My daughter Ashley is a budding photographer.

photo by Ashley Glaze

A few weekends ago, our family went to Lewis Ginter Botanical Garden. Ashley grabbed the camera and got to work. Kneeling to capture a rose in the perfect light or framing the picture in an artistic manner, she was so serious about it all.

I know I’m biased, but I think she is very good! What makes her good is not necessarily her natural talent (though I think that’s part of it), but the fact that she moves slowly, pausing to think and wonder. She lingers among the flowers, considering their beauty, and how they relate to other plants.

photo by Ashley Glaze

Children are good at this kind of slow meditation, while we adults often skip from chore to chore, activity to activity—always thinking of what may be coming next. I’ve even noticed that sometimes we discuss at one meal what we’ll be eating at the next!

Children seem to take life a little slower (if you don’t believe me, try dressing or feeding a 2-year-old). I think they could teach us adults a lesson here. For us to remember that God is God (and we are not) we must be still for a moment (Psalm 46:10).
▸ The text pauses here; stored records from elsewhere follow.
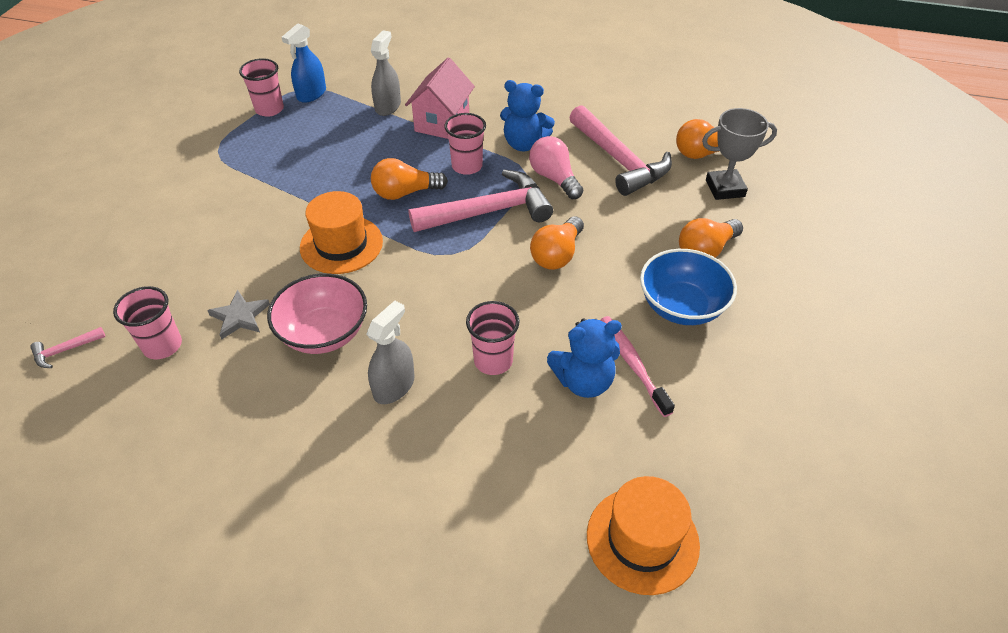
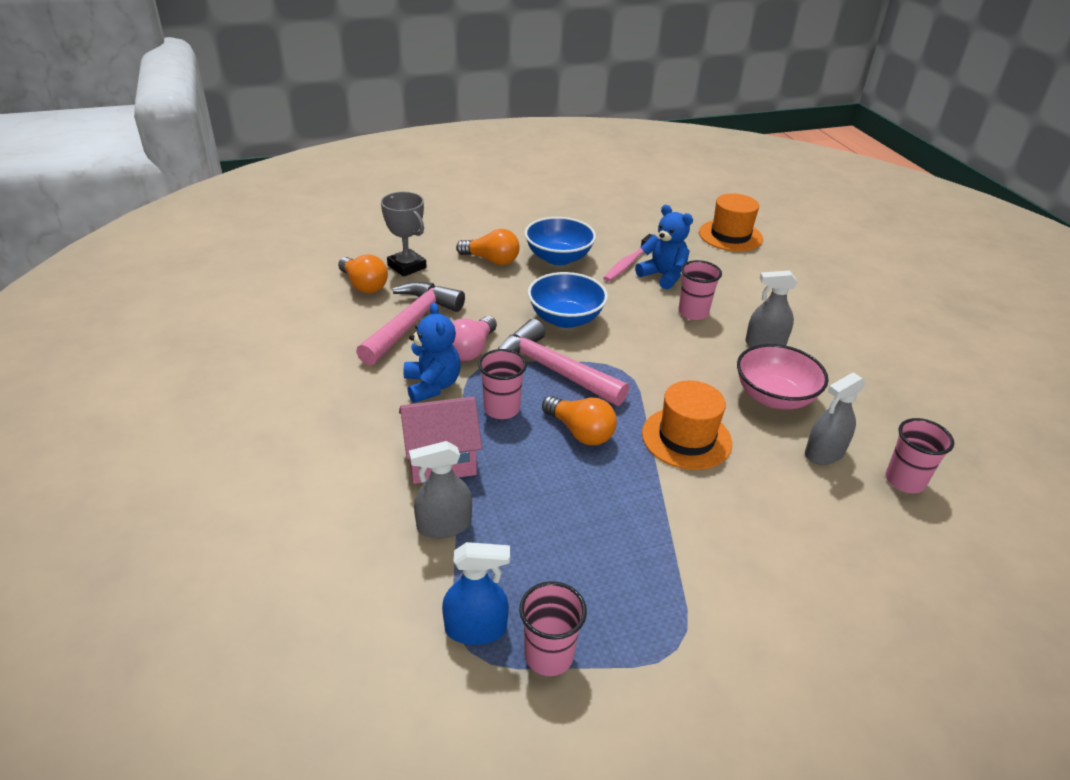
camera: 125 degrees left, 10 degrees down
pink hammer [30,327,106,368] -> none
grey star [207,290,270,340] -> grey spray bottle [805,373,866,465]
orange light bulb [530,216,584,270] -> blue bowl [528,272,608,328]

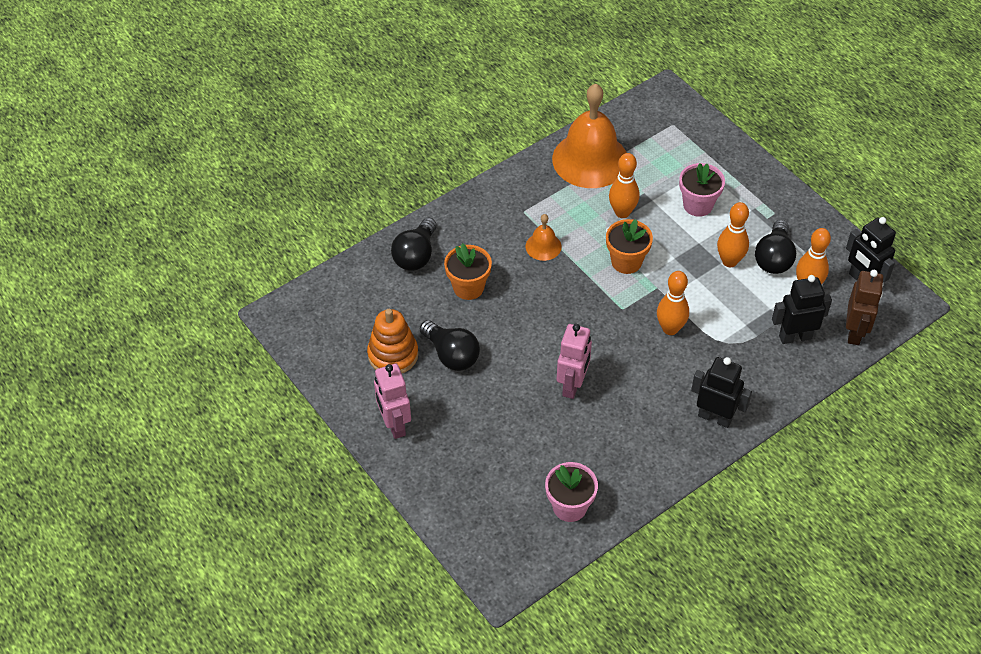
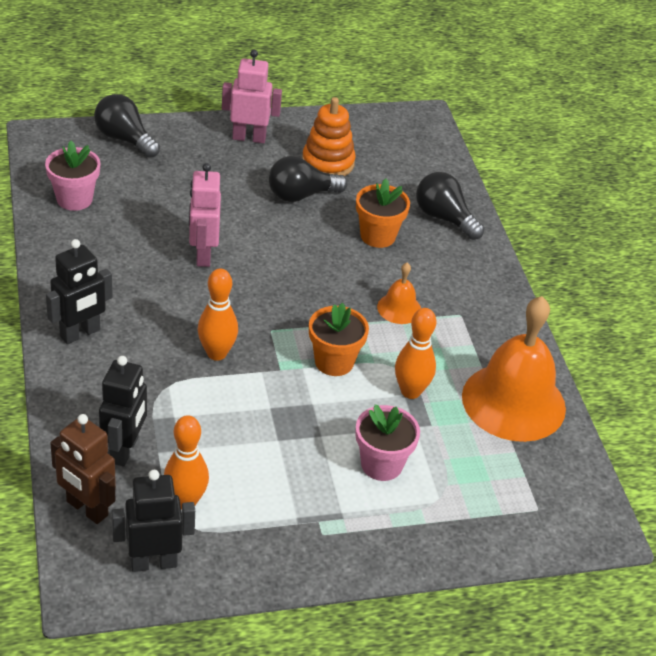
camera: 110 degrees right, 10 degrees down
pink robot [557,324,592,399] -> pink robot turned 45 degrees clockwise [189,163,221,267]
orange bowling pin [717,202,749,267] -> none
black light bulb [755,220,796,274] -> black light bulb moved to [94,94,160,158]

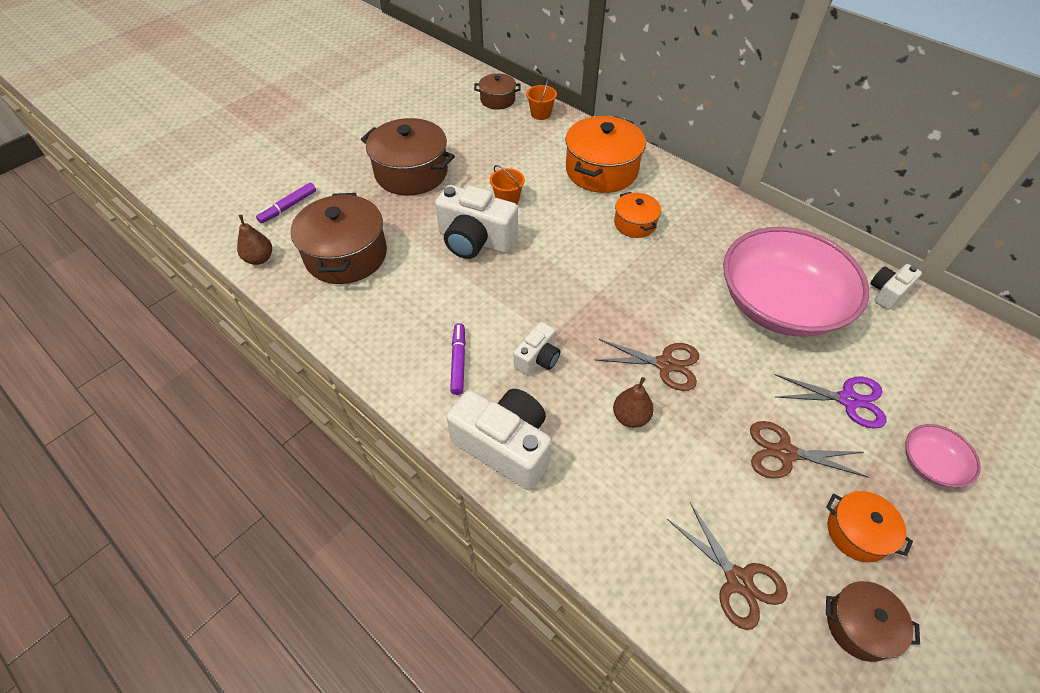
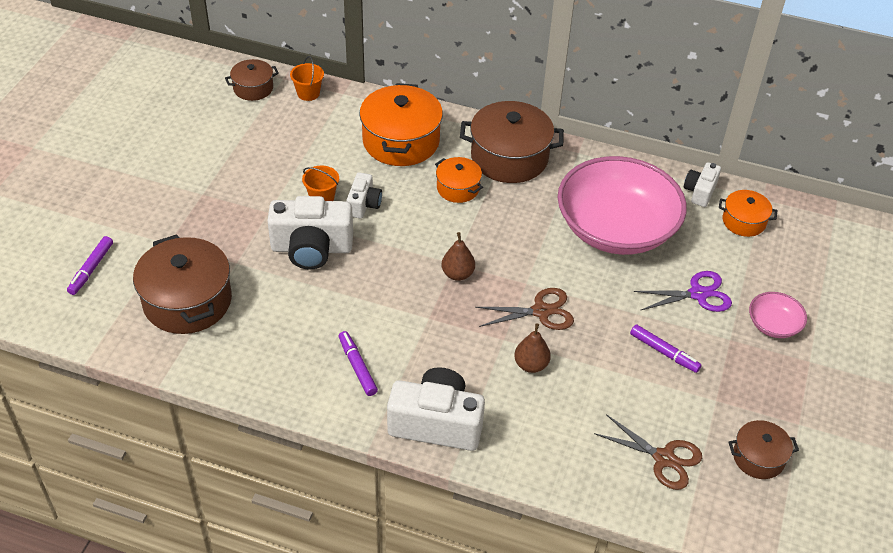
camera: 25 degrees left, 5 degrees down
brown pear [237,215,272,265] -> brown pear moved to [442,232,475,281]
brown pot [361,118,455,195] -> brown pot moved to [460,101,564,183]
white camera [514,322,560,375] -> white camera moved to [347,172,382,219]
brown scissors [750,421,869,479] -> purple marker [630,324,701,373]
orange pot [826,491,913,562] -> orange pot moved to [719,190,778,237]

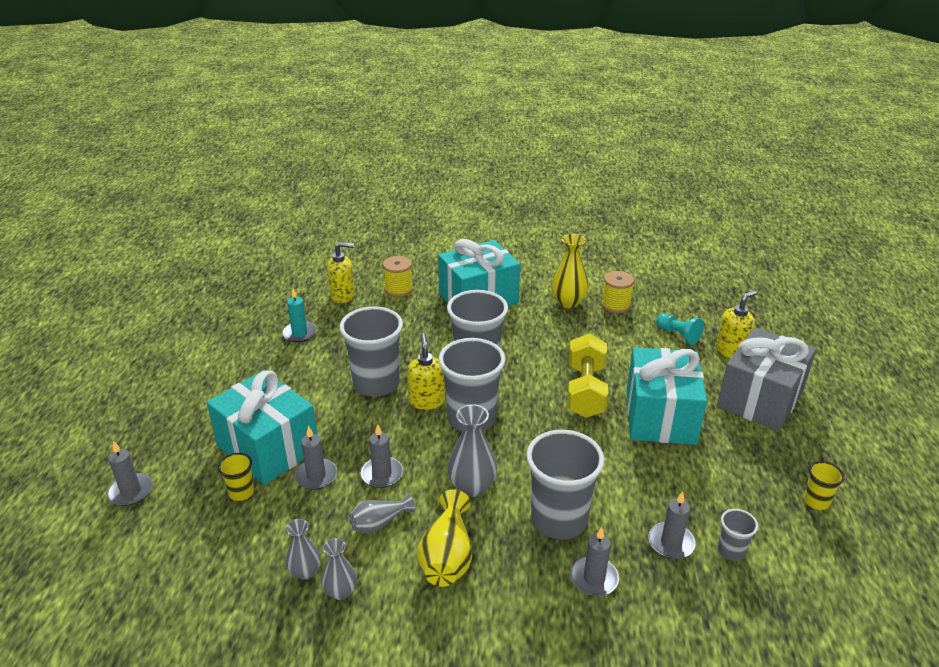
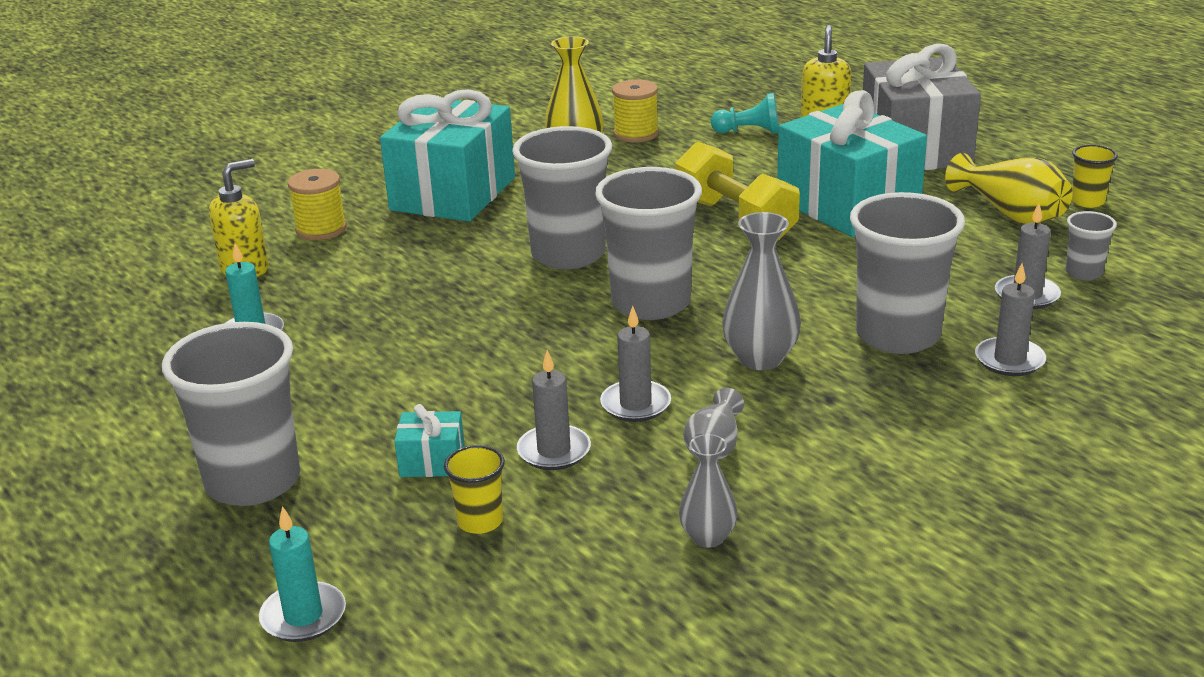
camera: 40 degrees left, 5 degrees down
grey candle [107,441,153,506] -> turquoise candle [259,506,346,642]
turquoise gift [207,370,317,485] -> turquoise gift [394,404,465,477], size x0.41
grey vase [321,538,357,600] -> none
grey cup [339,306,403,397] -> grey cup moved to [162,322,300,506]
yellow soap dispenser [407,333,445,410] -> none
yellow vase [417,489,472,587] -> yellow vase moved to [945,153,1073,224]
Ashley’s photographic eye comes from her perspective—an innocent one which sees the world as beautiful and safe, a perspective not jaded by too much human experience. I wish I could see the world through her eyes.

One day Jesus was walking along with his disciples. They had been bickering about the kinds of things you and I, as adults, usually bicker about—what is most important, how to get to heaven, who is the greatest, that sort of thing. Jesus said, “you want to know who is the greatest, you want to know how to get to heaven?” He took a little child, put her before them, and said, “become like her.”